Dessa forma, além de deteriorar a saúde do idoso e provocar gastos adicionais – com equipamentos como muletas, andadores, cadeiras de rodas, além de adaptações na casa e profissionais como fisioterapeutas ou cuidadores – afeta também o lado psicológico.

“Afastado da convivência com outras pessoas e impedido de fazer seus deslocamentos habituais, o idoso se sente cada vez mais solitário e o risco de depressão aumenta”, relata José Carlos Vasconcellos, da TeleHelp.

Sem perspectiva de melhora para a situação das calçadas

A cidade de São Paulo tem, de acordo com Meli Malatesta, 20 mil km de extensão de vias ou 40 mil km de calçadas. “É preciso considerar que deve haver calçamento nos dois lados”, diz.

“No plano de meta de sucessivas gestões municipais, é colocado um número absolutamente ridículo de comprometimento de construção de calçadas, que é de 1 milhão de metros quadrados. Ou seja: isso representa menos de 1% das vias paulistanas”, afirma.

De acordo com ela, não há nenhuma iniciativa da atual gestão municipal de São Paulo para mudar esse cenário. “Nosso prefeito jogou o que iria gastar para fazer esse 1 milhão de metros de calçadas, que já eram insuficientes, para reasfaltar vias. Inclusive locais que não precisavam ser asfaltados”, diz.

E completa: ‘A prefeitura não cuida nem mesmo das calçadas em frente a prédios públicos, praças, jardins, parques e das vias estruturais. Se não cuida desses locais que são obrigação dela, imagine das demais”, finaliza Meli Malatesta.

Posicionamento da prefeitura de São Paulo

Em nota, a Secretaria Municipal das Subprefeituras informa que “realizou a manutenção de 1,046 milhão de metros quadrados de calçadas entre janeiro de 2021 e dezembro de 2024, em todas as 32 subprefeituras da cidade, por meio do Plano Emergencial de Calçadas (PEC).

As rotas definidas pelo PEC priorizaram locais com grande fluxo de pedestres, próximos a terminais de ônibus, ruas de comércio, pontos turísticos e equipamentos públicos de saúde e educação. As obras reparam obstáculos nos passeios, como buracos, degraus, desníveis e inclinações, reduzindo o risco de acidentes entre os pedestres.

De acordo com a Lei 15.442/2011, a manutenção e a adequação das calçadas particulares são de responsabilidade do proprietário do imóvel. Em caso de más condições do passeio, o responsável é multado e intimado a regularizar a calçada. Se no prazo de 60 dias a calçada não for readequada, uma nova multa é aplicada.

Neste ano, de janeiro a 9 outubro, foram aplicadas 1.086 multas e enviadas 3.273 notificações orientativas para readequação de calçadas. No ano passado, foram 831 autuações e 2.609 notificações orientativas.

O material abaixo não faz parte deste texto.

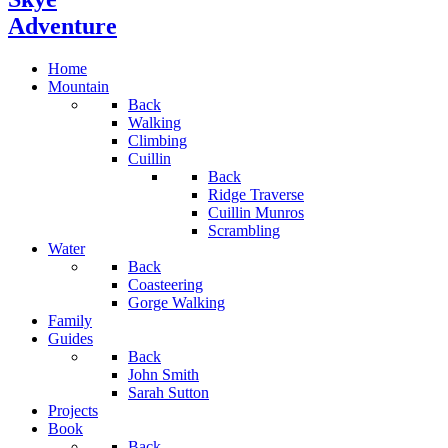
Adventure
Home
Mountain
Back
Walking
Climbing
Cuillin
Back
Ridge Traverse
Cuillin Munros
Scrambling
Water
Back
Coasteering
Gorge Walking
Family
Guides
Back
John Smith
Sarah Sutton
Projects
Book
Back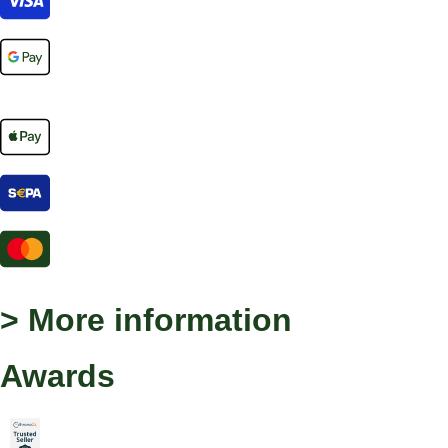
> More information
Awards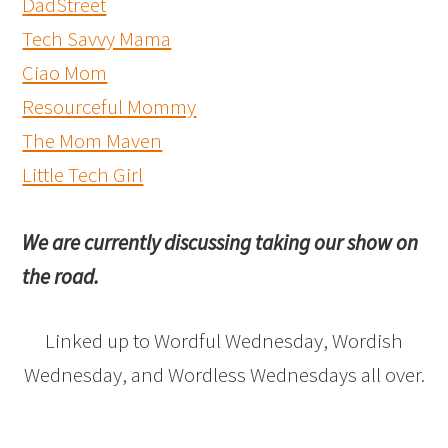
DadStreet
Tech Savvy Mama
Ciao Mom
Resourceful Mommy
The Mom Maven
Little Tech Girl
We are currently discussing taking our show on
the road.
Linked up to Wordful Wednesday, Wordish
Wednesday, and Wordless Wednesdays all over.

A população pode solicitar os serviços de fiscalização de calçadas particulares ou reforma de passeios públicos por meio do Portal 156, acessível em https://sp156.prefeitura.sp.gov.br/portal, no aplicativo SP156 ou pela central de atendimento telefônico no número 156″.

Números preocupantes

  • 16% da população (27 milhões de pessoas) mora em ruas sem calçada;
  • 15% da população (26,5 milhões de pessoas) apenas vive em ruas com acesso para cadeirantes;
  • 33 milhões de pessoas têm 60 anos de idade ou mais, número que mais que duplicou nos úlimos 12 anos;
  • 100 mil internações por ano em pessoas a partir dos 60 anos de idade são causadas por quedas, que é o principal motivo de internação por traumas em idosos.